Giant pouched rats trained to detect land mines

China Military Online
Huang Panyue

By Gao Zhu and Li Sibo

April 4 is the International Day for Landmine Awareness and Assistance in Mine Action sponsored by the United Nations, a Chinese reporter visited Morogoro, Tanzania for this year’s event.

APOPO, a non-profit social venture based in Tanzania, is conducting special mine sweeping training and exercises using a group of giant pouched rats.

Over 20 giant pouched rats with an average length of 25 centimeter and weight of 1 kilogram are receiving training here and expected to help eliminate hidden mines.

There are also many animals that can undertake mine clearance work.

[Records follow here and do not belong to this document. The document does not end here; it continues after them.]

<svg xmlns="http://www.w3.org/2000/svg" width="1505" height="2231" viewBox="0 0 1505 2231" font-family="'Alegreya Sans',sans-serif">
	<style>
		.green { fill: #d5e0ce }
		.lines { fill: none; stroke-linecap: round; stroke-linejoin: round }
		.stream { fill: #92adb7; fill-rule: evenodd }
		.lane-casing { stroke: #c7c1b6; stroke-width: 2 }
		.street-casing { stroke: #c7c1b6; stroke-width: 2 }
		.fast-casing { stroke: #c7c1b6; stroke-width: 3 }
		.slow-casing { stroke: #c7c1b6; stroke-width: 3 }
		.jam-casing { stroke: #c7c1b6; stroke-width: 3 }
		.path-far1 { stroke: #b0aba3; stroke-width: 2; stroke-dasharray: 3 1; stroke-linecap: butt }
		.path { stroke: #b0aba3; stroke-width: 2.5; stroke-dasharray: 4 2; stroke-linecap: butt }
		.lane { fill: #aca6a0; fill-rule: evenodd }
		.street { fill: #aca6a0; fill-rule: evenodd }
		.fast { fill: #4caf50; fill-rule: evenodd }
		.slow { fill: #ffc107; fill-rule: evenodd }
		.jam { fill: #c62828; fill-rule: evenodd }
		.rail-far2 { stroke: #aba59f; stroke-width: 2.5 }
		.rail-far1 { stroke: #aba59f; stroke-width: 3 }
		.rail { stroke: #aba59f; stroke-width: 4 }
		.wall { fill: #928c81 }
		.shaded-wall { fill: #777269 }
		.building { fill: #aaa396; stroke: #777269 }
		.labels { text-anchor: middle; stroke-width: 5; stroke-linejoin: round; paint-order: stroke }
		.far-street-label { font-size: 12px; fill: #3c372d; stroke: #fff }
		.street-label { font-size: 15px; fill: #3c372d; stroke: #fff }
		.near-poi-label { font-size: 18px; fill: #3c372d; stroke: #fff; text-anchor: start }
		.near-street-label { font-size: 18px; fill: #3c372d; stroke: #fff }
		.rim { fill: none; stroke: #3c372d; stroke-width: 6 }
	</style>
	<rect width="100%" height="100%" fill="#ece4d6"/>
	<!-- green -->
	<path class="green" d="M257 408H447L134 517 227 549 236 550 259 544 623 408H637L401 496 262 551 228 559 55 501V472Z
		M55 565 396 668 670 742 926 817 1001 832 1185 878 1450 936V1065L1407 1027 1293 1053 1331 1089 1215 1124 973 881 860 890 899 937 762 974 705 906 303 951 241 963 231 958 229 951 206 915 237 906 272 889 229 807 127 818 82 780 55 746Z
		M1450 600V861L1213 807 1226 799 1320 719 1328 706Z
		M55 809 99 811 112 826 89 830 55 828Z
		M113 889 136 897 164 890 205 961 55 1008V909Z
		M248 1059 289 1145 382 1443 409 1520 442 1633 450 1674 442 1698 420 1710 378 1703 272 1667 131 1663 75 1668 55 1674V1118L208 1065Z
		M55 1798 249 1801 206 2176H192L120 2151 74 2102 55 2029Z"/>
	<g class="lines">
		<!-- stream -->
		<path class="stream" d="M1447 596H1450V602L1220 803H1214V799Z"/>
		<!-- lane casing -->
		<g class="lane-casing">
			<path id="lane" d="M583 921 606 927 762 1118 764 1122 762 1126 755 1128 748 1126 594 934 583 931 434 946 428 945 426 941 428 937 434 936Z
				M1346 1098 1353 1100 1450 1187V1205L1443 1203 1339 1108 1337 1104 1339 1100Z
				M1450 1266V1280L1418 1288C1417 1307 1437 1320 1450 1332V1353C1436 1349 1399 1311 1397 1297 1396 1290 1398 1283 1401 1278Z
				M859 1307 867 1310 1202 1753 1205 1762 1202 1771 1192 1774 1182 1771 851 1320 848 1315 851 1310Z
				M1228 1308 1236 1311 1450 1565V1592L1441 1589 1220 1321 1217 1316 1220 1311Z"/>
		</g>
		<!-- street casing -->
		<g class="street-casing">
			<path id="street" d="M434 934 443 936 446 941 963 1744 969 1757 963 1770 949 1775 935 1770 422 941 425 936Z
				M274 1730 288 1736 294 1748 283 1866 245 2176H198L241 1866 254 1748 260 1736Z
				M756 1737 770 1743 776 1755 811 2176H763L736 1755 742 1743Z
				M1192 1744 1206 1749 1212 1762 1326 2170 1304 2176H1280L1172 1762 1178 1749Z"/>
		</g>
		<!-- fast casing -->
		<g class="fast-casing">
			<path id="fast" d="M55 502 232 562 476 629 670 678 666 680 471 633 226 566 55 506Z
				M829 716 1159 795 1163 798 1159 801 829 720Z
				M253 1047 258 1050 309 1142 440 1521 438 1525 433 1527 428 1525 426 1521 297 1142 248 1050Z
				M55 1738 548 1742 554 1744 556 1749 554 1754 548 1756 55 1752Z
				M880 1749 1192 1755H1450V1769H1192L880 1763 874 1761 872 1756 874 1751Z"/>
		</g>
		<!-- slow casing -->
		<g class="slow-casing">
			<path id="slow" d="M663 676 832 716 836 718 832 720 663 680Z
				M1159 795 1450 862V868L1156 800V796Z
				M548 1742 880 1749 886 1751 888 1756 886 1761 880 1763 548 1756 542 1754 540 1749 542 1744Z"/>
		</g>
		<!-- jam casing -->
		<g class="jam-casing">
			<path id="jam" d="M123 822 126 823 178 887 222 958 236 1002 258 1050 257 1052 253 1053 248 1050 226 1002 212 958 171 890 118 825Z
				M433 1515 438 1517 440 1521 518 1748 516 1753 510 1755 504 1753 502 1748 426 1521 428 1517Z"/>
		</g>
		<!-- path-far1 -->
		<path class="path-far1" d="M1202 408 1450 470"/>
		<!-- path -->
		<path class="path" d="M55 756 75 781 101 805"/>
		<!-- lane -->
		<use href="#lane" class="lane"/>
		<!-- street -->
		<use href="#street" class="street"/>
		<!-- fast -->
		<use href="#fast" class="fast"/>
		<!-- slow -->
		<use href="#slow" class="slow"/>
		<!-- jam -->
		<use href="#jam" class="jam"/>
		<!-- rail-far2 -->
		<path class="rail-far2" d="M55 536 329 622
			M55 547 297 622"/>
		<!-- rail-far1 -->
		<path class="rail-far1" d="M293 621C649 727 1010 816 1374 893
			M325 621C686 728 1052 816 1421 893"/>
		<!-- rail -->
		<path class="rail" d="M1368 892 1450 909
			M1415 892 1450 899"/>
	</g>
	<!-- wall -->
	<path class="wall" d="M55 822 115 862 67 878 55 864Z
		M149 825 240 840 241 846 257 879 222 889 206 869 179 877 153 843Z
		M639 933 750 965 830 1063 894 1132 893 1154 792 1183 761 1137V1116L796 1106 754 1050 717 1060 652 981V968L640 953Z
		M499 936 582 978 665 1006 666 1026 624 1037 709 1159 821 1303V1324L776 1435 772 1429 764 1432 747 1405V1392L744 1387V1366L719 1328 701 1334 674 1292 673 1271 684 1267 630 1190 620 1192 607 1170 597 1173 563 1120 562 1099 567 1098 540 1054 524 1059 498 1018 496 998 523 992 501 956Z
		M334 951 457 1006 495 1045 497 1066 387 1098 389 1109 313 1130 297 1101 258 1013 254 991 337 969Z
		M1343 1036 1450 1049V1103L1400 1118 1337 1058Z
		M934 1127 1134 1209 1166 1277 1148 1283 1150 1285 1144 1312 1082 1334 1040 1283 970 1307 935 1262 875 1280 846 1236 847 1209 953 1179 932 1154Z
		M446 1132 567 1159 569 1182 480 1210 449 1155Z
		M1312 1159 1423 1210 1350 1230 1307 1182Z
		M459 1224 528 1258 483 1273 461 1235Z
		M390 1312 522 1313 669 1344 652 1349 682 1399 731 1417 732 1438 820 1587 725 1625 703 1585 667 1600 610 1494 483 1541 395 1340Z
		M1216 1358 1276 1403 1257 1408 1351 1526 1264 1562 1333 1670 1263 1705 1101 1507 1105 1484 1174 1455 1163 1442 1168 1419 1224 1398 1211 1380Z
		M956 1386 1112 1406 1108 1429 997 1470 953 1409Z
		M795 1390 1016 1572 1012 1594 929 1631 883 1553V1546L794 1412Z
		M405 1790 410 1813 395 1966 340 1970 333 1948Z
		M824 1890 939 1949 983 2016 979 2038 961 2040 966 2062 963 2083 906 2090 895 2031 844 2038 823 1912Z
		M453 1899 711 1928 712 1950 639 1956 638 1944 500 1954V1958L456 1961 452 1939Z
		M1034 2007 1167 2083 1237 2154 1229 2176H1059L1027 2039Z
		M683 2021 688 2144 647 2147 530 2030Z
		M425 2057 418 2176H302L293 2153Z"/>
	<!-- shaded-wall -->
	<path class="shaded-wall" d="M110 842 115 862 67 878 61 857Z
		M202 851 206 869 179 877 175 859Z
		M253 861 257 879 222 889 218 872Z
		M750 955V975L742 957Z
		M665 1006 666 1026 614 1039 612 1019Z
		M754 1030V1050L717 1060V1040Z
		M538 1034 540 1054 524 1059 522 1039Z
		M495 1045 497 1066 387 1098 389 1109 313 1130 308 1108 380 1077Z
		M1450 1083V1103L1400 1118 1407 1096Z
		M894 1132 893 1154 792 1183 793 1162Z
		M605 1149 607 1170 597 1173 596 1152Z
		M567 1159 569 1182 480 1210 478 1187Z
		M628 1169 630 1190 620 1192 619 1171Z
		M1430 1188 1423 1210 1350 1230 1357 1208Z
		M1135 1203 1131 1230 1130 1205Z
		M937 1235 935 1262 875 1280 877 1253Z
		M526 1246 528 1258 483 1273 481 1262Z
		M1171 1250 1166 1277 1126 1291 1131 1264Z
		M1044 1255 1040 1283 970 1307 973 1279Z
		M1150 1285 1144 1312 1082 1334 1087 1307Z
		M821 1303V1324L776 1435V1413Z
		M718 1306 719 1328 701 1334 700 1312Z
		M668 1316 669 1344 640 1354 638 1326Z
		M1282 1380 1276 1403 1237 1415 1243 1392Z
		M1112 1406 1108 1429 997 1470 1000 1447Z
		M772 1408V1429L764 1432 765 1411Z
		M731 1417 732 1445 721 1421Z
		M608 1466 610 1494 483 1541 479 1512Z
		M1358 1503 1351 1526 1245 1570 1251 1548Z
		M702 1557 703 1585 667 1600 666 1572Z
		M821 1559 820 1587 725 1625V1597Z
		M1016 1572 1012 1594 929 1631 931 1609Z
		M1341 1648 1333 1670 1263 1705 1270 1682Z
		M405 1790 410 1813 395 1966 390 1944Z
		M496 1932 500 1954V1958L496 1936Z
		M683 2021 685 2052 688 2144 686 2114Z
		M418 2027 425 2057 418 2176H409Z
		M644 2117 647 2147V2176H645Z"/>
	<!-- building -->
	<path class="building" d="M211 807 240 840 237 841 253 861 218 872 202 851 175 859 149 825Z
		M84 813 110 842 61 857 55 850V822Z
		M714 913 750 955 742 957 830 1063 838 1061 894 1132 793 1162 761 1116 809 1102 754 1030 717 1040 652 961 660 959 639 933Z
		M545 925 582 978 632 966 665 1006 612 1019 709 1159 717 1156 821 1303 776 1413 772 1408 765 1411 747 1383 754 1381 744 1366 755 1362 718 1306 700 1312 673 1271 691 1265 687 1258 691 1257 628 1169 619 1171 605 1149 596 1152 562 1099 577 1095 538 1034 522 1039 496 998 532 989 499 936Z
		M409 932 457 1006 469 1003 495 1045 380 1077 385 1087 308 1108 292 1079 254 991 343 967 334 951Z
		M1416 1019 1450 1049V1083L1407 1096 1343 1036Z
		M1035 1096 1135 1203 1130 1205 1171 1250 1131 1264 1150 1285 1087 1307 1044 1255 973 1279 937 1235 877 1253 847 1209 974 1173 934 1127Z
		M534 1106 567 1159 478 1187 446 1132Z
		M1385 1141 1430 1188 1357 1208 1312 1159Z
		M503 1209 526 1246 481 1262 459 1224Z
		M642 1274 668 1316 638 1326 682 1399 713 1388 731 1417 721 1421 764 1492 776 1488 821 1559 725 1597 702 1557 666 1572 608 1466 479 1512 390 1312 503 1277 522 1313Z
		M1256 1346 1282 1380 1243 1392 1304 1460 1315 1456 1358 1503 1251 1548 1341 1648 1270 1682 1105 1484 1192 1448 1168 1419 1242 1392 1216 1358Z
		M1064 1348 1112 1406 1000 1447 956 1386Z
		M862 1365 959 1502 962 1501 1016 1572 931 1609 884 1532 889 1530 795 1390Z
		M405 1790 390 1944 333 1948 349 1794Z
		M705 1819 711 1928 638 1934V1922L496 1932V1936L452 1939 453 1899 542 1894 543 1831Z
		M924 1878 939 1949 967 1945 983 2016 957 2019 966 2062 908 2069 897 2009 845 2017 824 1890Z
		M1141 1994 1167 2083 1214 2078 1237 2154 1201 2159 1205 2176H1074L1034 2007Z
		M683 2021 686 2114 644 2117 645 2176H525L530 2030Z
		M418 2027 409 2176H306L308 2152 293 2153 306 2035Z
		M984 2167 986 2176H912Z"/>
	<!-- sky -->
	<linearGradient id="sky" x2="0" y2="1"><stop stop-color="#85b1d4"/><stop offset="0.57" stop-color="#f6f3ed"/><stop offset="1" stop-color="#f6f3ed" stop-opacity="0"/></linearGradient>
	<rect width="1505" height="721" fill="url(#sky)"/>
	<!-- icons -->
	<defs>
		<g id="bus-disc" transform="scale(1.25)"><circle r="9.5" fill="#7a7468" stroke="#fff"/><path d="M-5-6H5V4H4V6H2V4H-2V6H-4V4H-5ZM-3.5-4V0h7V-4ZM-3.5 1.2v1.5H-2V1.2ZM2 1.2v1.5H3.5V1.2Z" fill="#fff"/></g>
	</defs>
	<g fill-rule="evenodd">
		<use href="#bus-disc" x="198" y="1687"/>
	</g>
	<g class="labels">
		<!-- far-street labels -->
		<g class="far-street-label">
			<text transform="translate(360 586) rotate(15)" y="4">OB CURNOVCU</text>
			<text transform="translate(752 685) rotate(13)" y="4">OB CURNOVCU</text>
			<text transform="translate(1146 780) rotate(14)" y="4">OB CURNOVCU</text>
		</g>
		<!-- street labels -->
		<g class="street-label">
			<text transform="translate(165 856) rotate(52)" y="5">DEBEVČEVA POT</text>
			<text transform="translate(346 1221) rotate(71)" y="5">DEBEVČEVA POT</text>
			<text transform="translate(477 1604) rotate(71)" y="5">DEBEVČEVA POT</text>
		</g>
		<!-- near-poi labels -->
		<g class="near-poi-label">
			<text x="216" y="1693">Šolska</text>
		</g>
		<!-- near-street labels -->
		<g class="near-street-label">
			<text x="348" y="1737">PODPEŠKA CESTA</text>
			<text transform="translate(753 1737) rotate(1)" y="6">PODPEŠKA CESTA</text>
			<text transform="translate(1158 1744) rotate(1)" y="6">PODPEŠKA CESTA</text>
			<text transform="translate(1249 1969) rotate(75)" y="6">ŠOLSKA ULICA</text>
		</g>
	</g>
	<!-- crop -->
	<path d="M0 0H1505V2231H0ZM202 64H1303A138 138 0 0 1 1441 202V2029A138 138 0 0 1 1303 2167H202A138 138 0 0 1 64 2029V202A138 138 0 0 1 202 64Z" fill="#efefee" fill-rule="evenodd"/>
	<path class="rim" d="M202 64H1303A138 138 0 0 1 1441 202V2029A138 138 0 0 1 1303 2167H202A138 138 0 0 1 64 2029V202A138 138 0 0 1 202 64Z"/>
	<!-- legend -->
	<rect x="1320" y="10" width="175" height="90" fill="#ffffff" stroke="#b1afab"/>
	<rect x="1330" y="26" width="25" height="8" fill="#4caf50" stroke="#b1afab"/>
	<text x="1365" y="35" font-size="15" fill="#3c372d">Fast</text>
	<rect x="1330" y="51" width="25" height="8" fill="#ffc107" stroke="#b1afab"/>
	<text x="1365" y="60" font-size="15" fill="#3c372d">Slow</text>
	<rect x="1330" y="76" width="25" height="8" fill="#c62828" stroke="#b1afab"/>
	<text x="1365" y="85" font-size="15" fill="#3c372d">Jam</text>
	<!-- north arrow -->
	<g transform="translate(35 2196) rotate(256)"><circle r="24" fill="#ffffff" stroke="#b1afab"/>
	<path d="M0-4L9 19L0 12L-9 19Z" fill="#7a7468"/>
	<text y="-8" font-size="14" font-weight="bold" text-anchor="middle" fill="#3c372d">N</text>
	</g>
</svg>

The most important of them are dogs and rats.

At a mine clearance training base in Morogoro of Tanzania, each rat must go through a physical examination and have its weight measured before putting into the training program. Sunscreen is applied on their ears and tails.

APOPO staff said that giant pouched rats are nocturnal animals, taking into account the strong sun in Africa, training is conducted only from 7 a.m. to 9 a.m. while the sunscreen can protect the rats against sunburn.

A lawn within the training ground scattered with defused mines is divided into dozens of simulated minefields with an area of about 200 square meters each.

Before a giant rat enters the simulated minefield, the trainer attaches it to a leash. Due to their keen sense of smell, the rat trainees are able to quickly and accurately locate the mines containing trinitrotoluene (TNT) explosives and scratch the ground to indicate the locations of the mines.

During the training on April 4, a giant rat located all the landmines in the 200-square-meter training field in less than 20 minutes. The rat ran around, sniffed a bit and stopped. Then, it used its front claws to clear the blades of grass and topsoil to discover the mine. It would be awarded a small piece of banana for each successful discovery.

Such training lasts for nine months. The trainer said that the rat trainees must pass the final test before officially becoming minesweeping rats. The examination venue is a training ground with an area of about 800 square meters, where there is one to four landmines for per 100 square meters. The giant rat must find all of them, and is allowed to make no more than two mistakes in locating mines for every 100 square meters.

A senior researcher with APOPO said that giant pouched rats have poor vision but are highly sensitive to smell, through training, they can quickly identify the smell of explosives under the soil. In addition, their light weight lowers the probability of triggering landmines and therefore the dangers of demining can be greatly reduced.

The researcher introduced that the traditional method of minesweeping with a metal detector is time-consuming and laborious, and it is difficult to avoid the interference of other underground metal objects.

In contrast, minesweeping rats have significant advantages. Compared with minesweeping dogs, giant rats have lower breeding costs and are less dependent on trainers. They can complete minesweeping tasks in different regions without specific trainers. It takes up to half an hour for a trained giant rat to check a standard tennis court-sized minefield.

At present, minesweeping rats have been sent to Mozambique, Angola, Cambodia and other countries to join demining operations. Thirty-seven were sent to multiple countries in 2016, where they detected over 34,000 landmines and duds left over from wars in minefields with a total area exceeding 960,000 square meters.